Journalists should still write down what he says, just as we should always listen to the cocoa puffs when they call. But the urgency of our investigations should be informed by what sort of substantiation Trump and his surrogates provide. Does the press have an obligation to debunk every allegation he makes, even the vague and tissue-thin charges he makes on a regular basis? Who made him our assignment editor? Trump has cried wolf so many times—deliberately wasting journalistic resources by sending reporters off to investigate spurious charges—that it’s now incumbent upon him to invest his charges with some tangible proof if he expects reporters to follow his lead. At the very least, Trump should explain what law was broken and cite its page number in the legal code, offer to share with journalists the evidence he has collected, and present the criminal or civil complaint he has filed. Unless and until he does that, reporters have no duty to publicize his blabber beyond recording it for posterity in a brief mention inside the A section.

We can expect more, not less of Trump’s wolf-cries as the election approaches, as international affairs professor Tom Nichols tweeted Wednesday. “The Trump people are going to unleash a blizzard of bullshit, including selective releases and declassifications and leaks, and if the media chases every one of these as bombshell, they’re going to end up being a functioning arm of the Trump campaign,” Nichols wrote. Telling the president to put up or shut up with his accusation—to put the onus on him to show that there is a there there—is the only way press can declare its independence from his tricks.

Of Trump’s favorite baseless accusations, his favorite must be the charge of treason. He’s uncorked it dozens of times, most recently against Rep. Adam Schiff, D-Calif. Seeing as treason is narrowly defined in the Constitution, you’d think that if he had a case against Schiff, Trump would have—for the protection of the United States—pressed for serious investigations and arrests in the past three years. Instead, Trump has dropped all of his treason allegations like a toy that no longer interests him. If the past is any guide, Trump will push “Obamagate” with the same bombast and flummery to keep the press chasing their own tails, leaving less time to report more fruitful stories.

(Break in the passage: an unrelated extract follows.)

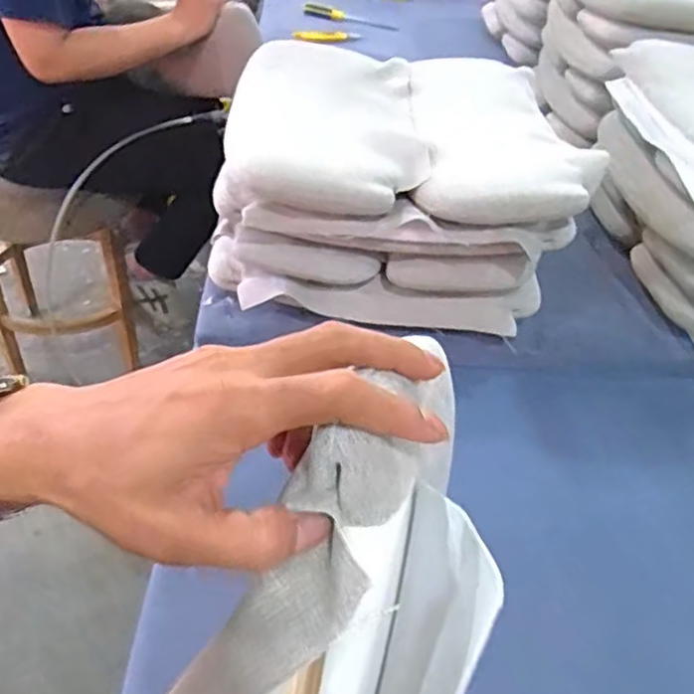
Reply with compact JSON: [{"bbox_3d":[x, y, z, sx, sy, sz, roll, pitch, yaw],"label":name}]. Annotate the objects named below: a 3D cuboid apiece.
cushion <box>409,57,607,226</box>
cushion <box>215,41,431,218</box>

Trump has achieved something no president before him has. By his own energies, he has forfeited the automatic right to our investigative attention. Feel free to listen to his indictments, but don’t be a dupe. Use just one ear.

Unfortunately, too many in the stenographic news media (mostly TV news) will report Trump’s every utterance without context, without fact checking, and without an opposing viewpoint from someone in a position of authority who can refute his nonsense. The media are failing their profession, and failing the country.